Now is the time to rethink the mobility of our goods to ensure the increased demand does not come at the expense of public health and the environment, according to a new report by the Centre for London.
At the same time, in its report, the Centre also highlights an opportunity to remove inefficiencies in the system such as delays caused by traffic.
The new research, led by Centre for London, is exploring how to create a smarter and more sustainable freight and logistics ecosystem in the capital.
Deliveries have kept the city ticking over the last 18 months, with a steep increase in online sales. Online purchases made up 34.6% of total UK retail sales in February 2021, compared to 18.3% in February 2019. Beyond this the pandemic has also illustrated the importance of an efficient freight and deliveries infrastructure, which supports businesses to receive the goods and services they need, and our public services to operate, said the report.
Most goods, and many of the service providers that people rely on, move around on London’s roads. More than 20% of London’s road network capacity is taken up by freight and logistics vehicles and this has increased over the last decade. Between 2009 and 2019 the number of vehicle miles driven by light goods vehicles (LGVs) increased by 62%, from 2.4 billion to 3.9 billion. This compares to a 17% increase in vehicle miles travelled by cars and taxis over the same period (14.9 billion to 17.5 billion). Transport for London has also projected a 43% increase in the kilometres travelled by vans between 2019 and 2041, with a potential knock-on effect for congestion and air pollution.
Centre for London’s research funded by Prologis UK, Grid Smarter Cities, Impact on Urban Health and the London Borough of Southwark, will also look at good practice being developed in London and other cities, to deliver freight and logistics infrastructure fit for the 21st century. The Centre will publish a final report in autumn 2021 including recommendations to policymakers, developers, landowners and freight and logistics businesses to create a more efficient and sustainable freight and logistics system in the capital.
Rob Whitehead, Director of Strategic Projects at Centre for London said: “Most of us like having low cost and fast home deliveries – and businesses and carriers have been working hard to fulfil this rising demand. They also are essential for moving food, medicine and other critical items around.
“But there is a serious risk that goods vehicles will come to dominate our roads, increasing congestion and contributing to poor air quality. We urgently need to look at solutions to make the delivery of goods more efficient and sustainable – which is what Centre for London has set out to do with this new research.”
Robin Woodbridge, Head of UK Capital Deployment, Prologis UK “The pandemic accelerated an increase in home deliveries and levels are unlikely to reduce post-covid because of the time it gives people back: this means we must plan for a future where freight distribution or consolidation centres are located close to where people live and work.
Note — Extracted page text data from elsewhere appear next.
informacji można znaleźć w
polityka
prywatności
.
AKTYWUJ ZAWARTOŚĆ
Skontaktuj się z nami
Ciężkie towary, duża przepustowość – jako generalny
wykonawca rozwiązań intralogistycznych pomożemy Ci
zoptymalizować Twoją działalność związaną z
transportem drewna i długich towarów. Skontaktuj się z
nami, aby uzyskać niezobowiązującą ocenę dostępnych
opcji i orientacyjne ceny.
“There is a damaging misconception that locating these facilities outside of cities is good for sustainability, reducing traffic and improving air quality: that couldn’t be further from the truth, indeed, research has shown that sustainability gains are higher if these facilities are located as close as possible to the end consumer. Addressing these misconceptions and encouraging collaboration across key stakeholder groups is a key reason why we are supporting this research by Centre for London.”
Neil Herron, Founder & CEO, Grid Smarter Cities said: “The pandemic highlighted the importance we all place on the delivery and freight sector to bring us the goods we rely on in a timely way. As demand for online deliveries continues to exponentially grow; safer, greener and more equitable options are urgently needed that off-set the environmental impact.
“Digital kerbside management solutions for freight, servicing & delivery access will help to bring order to the chaos of the kerbside and significantly reduce miles driven and CO2 emissions on the capital’s roads – while supporting climate action plans and new revenue streams for cities.
“Grid Smarter Cities is proud to support the Centre for London in undertaking this important independent research as we embrace and understand the need for sector specific technological and policy driven interventions to better manage urban logistics at the kerbside.’’
Kate Langford, Programme Director of Impact on Urban Health’s Health Effects of Air Pollution programme, said: “There is substantial evidence that air pollution disproportionately affects the health of children, older people and people with heart and lung conditions. Air pollution also intersects with other systemic causes of ill health, like unemployment and noise pollution, and so has a disproportionate effect on people who live in lower income neighbourhoods.
“This health inequity was made more apparent by COVID-19, and one vital step we need to take is to design systems that manage the rise of deliveries and online shopping. Residents must be engaged in the design of these new systems, to make sure that they protect people’s health and work for everyone.”
Cllr Catherine Rose, Cabinet Member for Transport, Parks and Sport at Southwark Council, said: “Improving air quality is a priority for Southwark Council and understanding how we can better manage goods and services moving around our borough is a crucial part of reducing of this. Putting in place the infrastructure for cycling, the use of cargo bikes, safer pedestrian routes, and rapid recharging points for electric vehicles are key aims that support local businesses to make positive choices for them and their customers. We’re therefore pleased to sponsor this research by Centre for London, which will help us to support businesses in finding innovative solutions that provide low emission, efficient logistics.”